**What you need to do**
Can you copy out the lines, unchanged, starting with the line that contains "dass seine Projekte" and continuing through the line that contains "aufmerksam zu machen und Unterstützung zu", including both of those lines?

(Gathered data entries)
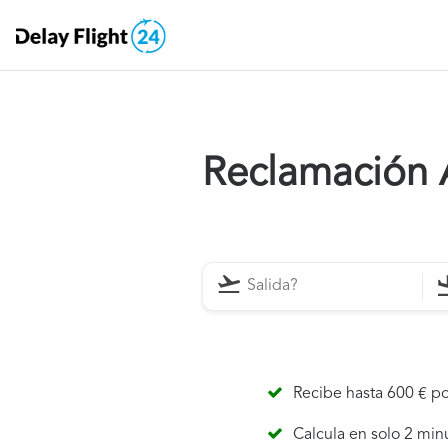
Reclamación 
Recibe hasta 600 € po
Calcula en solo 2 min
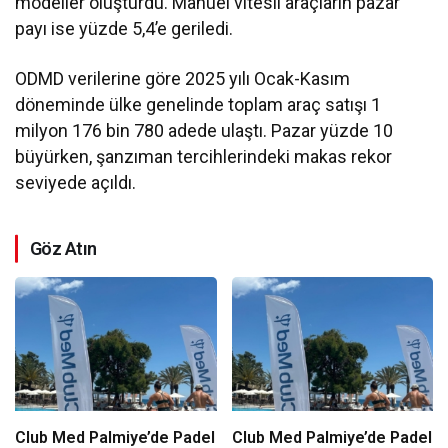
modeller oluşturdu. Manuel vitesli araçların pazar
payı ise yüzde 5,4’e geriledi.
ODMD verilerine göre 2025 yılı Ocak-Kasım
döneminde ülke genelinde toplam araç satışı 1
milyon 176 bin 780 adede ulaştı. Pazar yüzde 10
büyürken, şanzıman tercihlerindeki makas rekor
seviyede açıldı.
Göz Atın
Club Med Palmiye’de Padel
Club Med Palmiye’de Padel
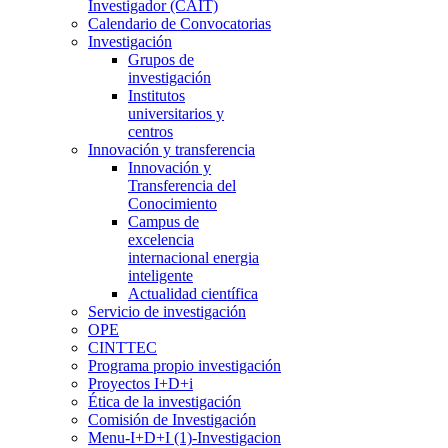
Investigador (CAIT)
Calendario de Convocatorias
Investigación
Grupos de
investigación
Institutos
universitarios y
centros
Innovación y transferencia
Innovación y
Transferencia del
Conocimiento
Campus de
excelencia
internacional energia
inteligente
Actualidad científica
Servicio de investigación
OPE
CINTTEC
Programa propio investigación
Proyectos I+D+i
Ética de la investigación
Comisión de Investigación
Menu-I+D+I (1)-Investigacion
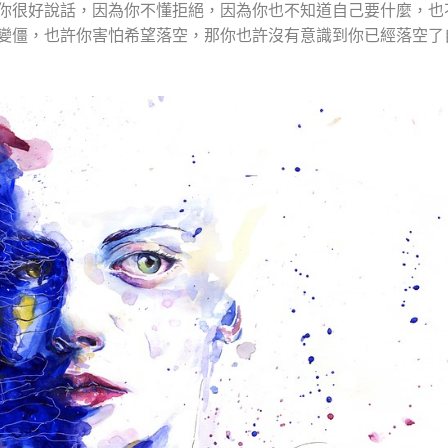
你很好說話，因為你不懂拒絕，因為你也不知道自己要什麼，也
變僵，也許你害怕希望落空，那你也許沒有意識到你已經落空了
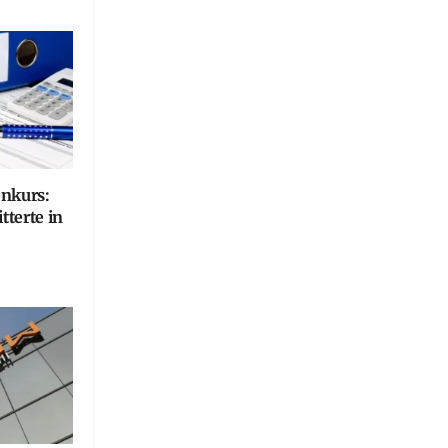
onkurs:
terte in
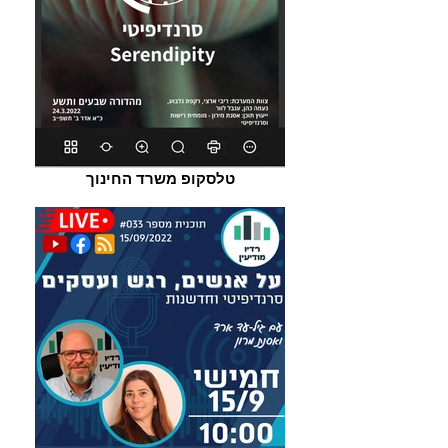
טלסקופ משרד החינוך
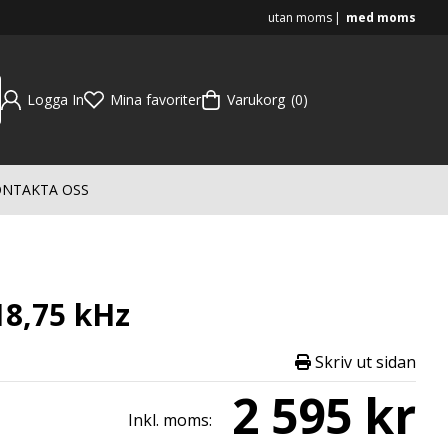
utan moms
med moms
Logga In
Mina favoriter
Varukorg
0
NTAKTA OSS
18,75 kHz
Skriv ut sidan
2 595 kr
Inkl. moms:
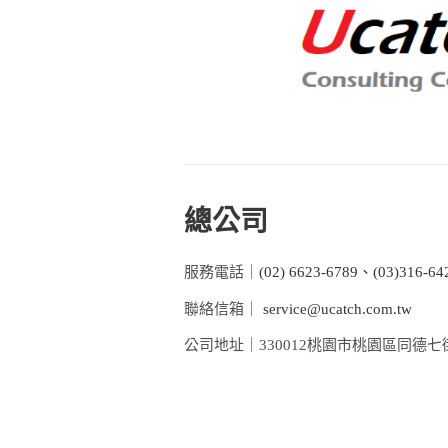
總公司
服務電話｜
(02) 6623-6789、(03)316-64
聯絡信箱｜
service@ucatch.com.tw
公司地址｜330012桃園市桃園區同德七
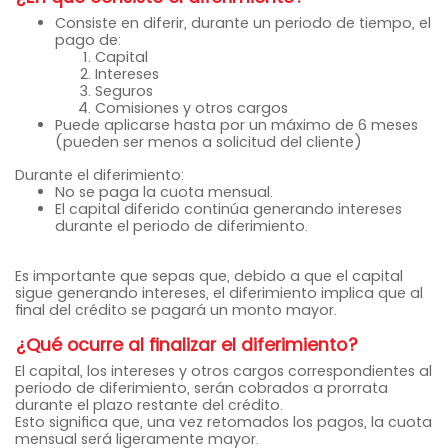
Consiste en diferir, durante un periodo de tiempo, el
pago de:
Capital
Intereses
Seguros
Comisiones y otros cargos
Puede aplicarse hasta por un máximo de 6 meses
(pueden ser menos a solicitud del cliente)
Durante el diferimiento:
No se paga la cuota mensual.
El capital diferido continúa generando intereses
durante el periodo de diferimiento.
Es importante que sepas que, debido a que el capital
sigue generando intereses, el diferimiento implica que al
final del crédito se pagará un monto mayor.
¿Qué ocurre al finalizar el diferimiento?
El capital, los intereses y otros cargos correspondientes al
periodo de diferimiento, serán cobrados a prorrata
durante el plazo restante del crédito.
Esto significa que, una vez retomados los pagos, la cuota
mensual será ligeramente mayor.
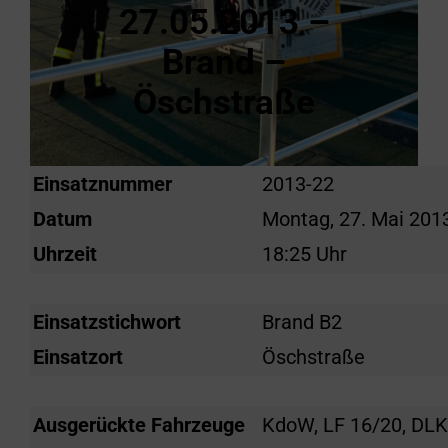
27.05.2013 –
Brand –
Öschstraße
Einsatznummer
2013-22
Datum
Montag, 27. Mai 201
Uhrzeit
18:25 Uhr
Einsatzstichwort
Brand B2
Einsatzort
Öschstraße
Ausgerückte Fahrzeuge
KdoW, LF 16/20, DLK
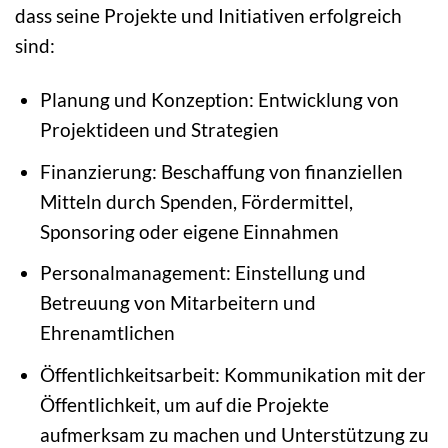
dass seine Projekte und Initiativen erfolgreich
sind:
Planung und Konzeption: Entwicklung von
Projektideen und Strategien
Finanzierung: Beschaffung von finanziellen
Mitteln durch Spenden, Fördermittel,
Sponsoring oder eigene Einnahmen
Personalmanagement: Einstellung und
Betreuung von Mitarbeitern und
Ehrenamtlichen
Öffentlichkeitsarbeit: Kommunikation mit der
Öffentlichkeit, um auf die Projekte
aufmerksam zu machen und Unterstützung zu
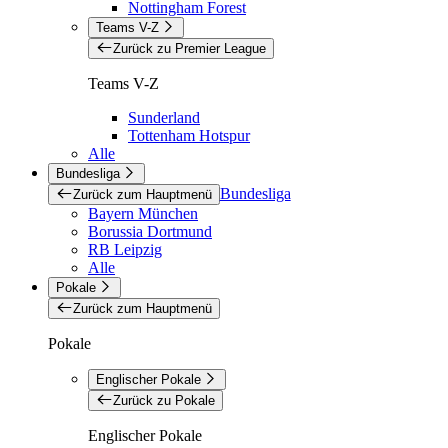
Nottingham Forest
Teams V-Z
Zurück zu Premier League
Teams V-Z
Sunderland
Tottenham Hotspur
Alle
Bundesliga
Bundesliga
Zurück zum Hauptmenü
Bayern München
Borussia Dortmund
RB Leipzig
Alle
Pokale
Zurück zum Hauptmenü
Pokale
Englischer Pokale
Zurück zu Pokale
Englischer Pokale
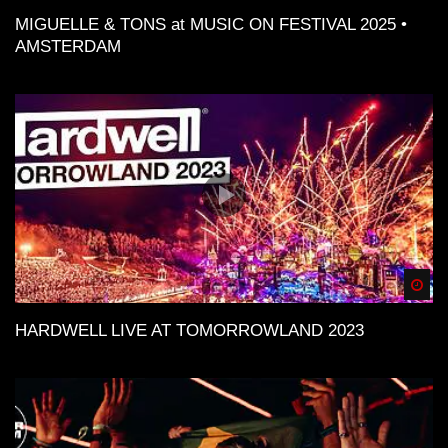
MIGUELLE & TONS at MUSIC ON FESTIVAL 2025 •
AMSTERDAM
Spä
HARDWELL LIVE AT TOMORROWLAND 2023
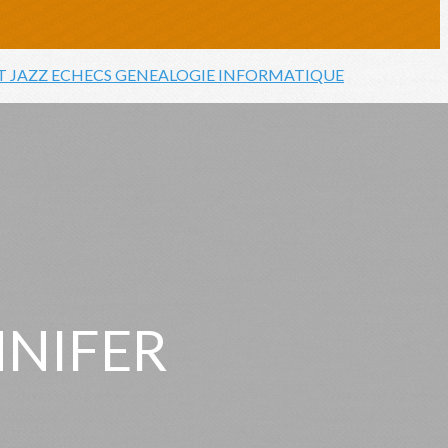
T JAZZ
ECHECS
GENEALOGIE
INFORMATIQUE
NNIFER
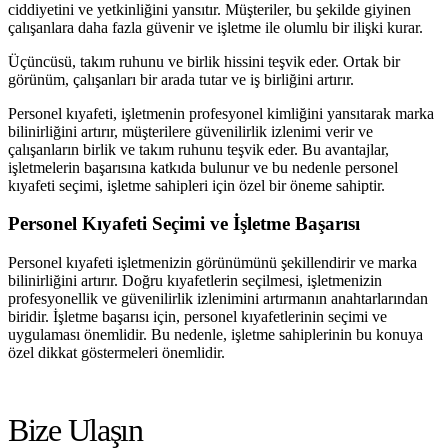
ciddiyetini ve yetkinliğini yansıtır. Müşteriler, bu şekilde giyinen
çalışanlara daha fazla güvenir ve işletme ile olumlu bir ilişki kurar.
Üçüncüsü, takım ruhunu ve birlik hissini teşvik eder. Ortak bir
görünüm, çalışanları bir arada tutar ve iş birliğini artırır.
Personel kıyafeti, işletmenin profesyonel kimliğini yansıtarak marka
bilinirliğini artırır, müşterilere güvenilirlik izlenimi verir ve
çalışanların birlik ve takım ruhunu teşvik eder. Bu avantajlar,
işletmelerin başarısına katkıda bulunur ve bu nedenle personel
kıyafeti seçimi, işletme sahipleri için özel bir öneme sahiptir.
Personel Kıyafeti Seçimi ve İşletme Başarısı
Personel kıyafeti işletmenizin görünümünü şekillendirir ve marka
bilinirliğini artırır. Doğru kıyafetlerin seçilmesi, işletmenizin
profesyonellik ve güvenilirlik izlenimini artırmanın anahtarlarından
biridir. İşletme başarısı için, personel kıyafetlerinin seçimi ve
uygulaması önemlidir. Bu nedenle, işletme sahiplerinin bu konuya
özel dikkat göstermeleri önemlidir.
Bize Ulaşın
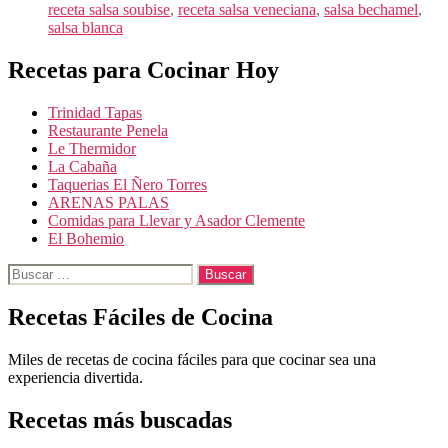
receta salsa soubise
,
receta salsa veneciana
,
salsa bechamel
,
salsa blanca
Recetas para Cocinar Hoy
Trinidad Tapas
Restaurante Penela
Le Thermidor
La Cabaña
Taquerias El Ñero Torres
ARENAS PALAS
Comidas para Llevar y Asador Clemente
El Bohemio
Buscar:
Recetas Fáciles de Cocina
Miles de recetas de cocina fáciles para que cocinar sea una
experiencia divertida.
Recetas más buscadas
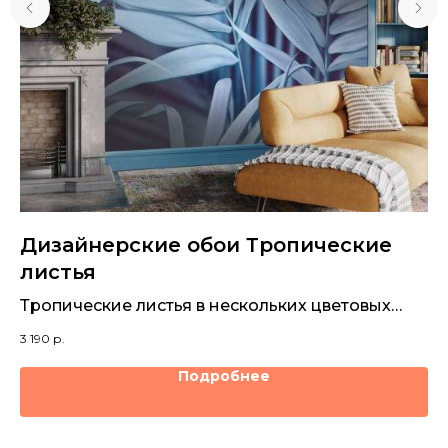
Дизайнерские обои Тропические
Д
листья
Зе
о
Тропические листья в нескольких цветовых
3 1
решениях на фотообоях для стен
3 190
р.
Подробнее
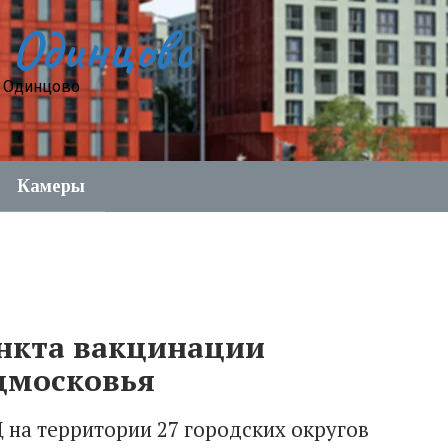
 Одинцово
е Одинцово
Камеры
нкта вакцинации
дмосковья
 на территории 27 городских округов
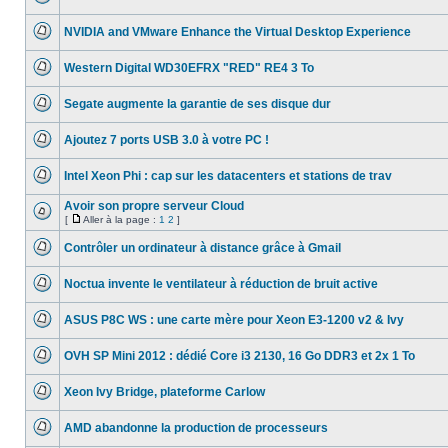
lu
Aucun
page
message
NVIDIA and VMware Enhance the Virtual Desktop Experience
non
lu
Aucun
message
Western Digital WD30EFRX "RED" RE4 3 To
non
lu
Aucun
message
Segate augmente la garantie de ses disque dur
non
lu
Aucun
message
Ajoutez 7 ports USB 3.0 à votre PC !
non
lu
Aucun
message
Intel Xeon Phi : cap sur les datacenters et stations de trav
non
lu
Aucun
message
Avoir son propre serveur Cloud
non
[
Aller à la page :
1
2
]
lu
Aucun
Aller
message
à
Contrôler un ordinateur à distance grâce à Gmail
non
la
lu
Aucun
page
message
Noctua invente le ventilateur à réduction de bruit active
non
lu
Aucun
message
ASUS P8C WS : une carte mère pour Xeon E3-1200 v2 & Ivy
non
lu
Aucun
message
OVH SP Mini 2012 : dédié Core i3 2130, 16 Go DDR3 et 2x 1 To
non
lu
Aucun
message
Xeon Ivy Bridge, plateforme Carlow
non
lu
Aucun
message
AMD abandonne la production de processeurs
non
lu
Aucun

**Solution for this task**
dass seine Projekte und Initiativen erfolgreich
sind:
Planung und Konzeption: Entwicklung von
Projektideen und Strategien
Finanzierung: Beschaffung von finanziellen
Mitteln durch Spenden, Fördermittel,
Sponsoring oder eigene Einnahmen
Personalmanagement: Einstellung und
Betreuung von Mitarbeitern und
Ehrenamtlichen
Öffentlichkeitsarbeit: Kommunikation mit der
Öffentlichkeit, um auf die Projekte
aufmerksam zu machen und Unterstützung zu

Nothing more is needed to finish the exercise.